_Work request 1_:
According to the news excerpt, in which Russian region did two US officials confirm that some North Korean soldiers were present?

_Text under study_:
/---

North Korea’s foreign minister visits Russia; Moscow test-fires missiles to simulate ‘massive’ response to nuclear attack
North Korea’s foreign minister arrived in Russia on Tuesday for talks as the Russia-Ukraine war appeared to take a dangerous new turn, with Nato and South Korea expressing alarm that North Korean troops could soon be joining in on Moscow’s side.

Russia test-fired missiles over distances of thousands of kilometres on Tuesday to simulate a “massive” nuclear response to an enemy first strike.

Finnish President Alexander Stubb said he told China’s President Xi Jinping that North Korean activities with Russia were an escalation and provocation in a message on behalf of Nato and the EU during talks in Beijing on Tuesday.

North Korean foreign minister visits Russia


North Korea’s foreign minister arrived in Russia on Tuesday for talks as the Russia-Ukraine war appeared to take a dangerous new turn, with Nato and South Korea expressing alarm that North Korean troops could soon be joining in on Moscow’s side.

Nato said on Monday thousands of North Korean troops were moving towards the front line, a development which has prompted Kyiv to call for more weapons and an international plan to keep those troops at bay.

Two US officials confirmed on Tuesday that some North Korean soldiers were in the Kursk region, a Russian border area where Ukrainian forces staged a major incursion in August and hold hundreds of square kilometres of territory.

\---

_Work request 2_:
Please render the records below as a JSON list of strings, one string per line, skipping blank lines and leaving out the pictures.

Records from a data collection
/---

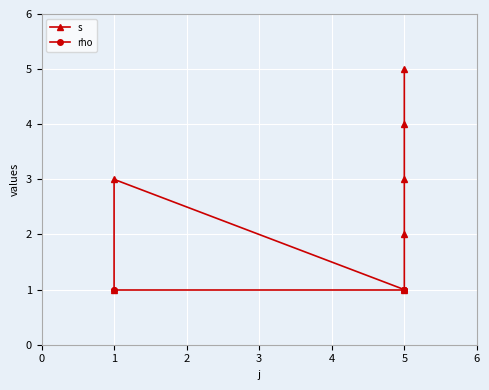

Rank the series at 5 from highest to lowest value.

s, rho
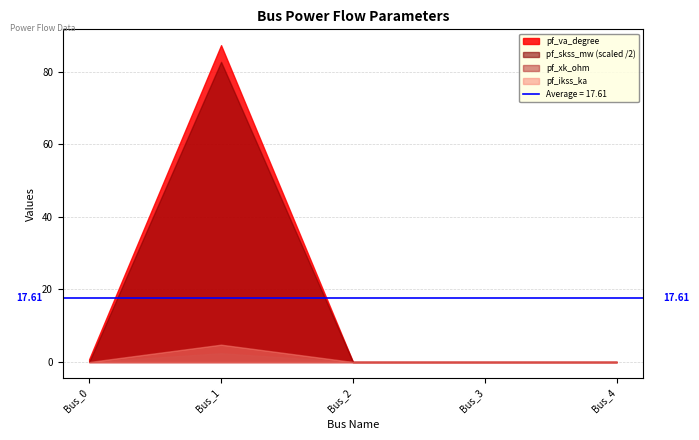

True or false: pf_ikss_ka and pf_skss_mw intersect in this chart.

False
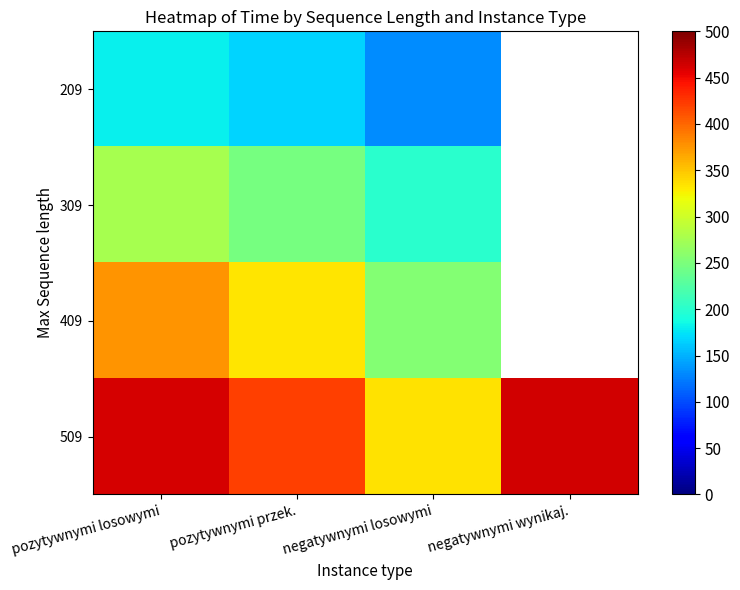

True or false: 509 has a value of 464.5 at negatywnymi wynikaj..

True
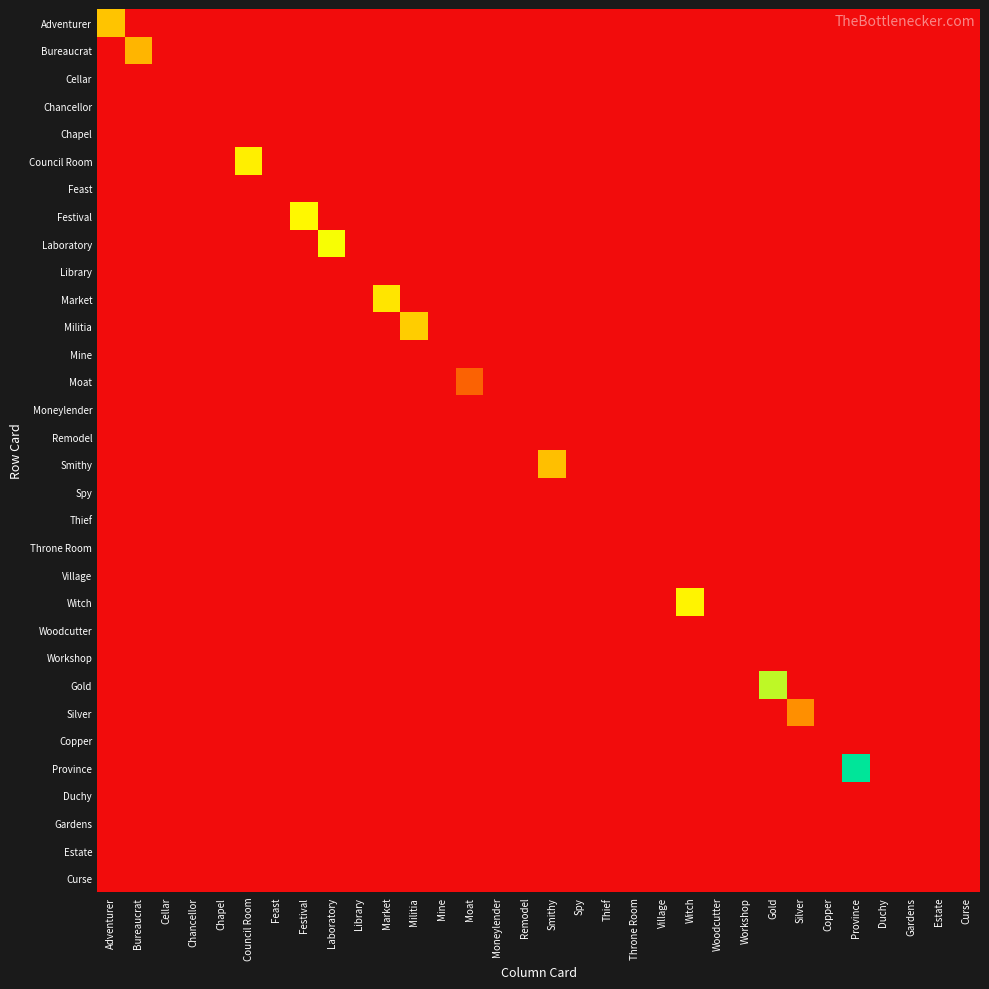

At which category does the chart reach its minimum across all series?

Bureaucrat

\---

_Response 1_:
The Kursk region.

_Response 2_:
[
  "Rank the series at 5 from highest to lowest value.",
  "s, rho",
  "True or false: pf_ikss_ka and pf_skss_mw intersect in this chart.",
  "False",
  "True or false: 509 has a value of 464.5 at negatywnymi wynikaj..",
  "True",
  "At which category does the chart reach its minimum across all series?",
  "Bureaucrat"
]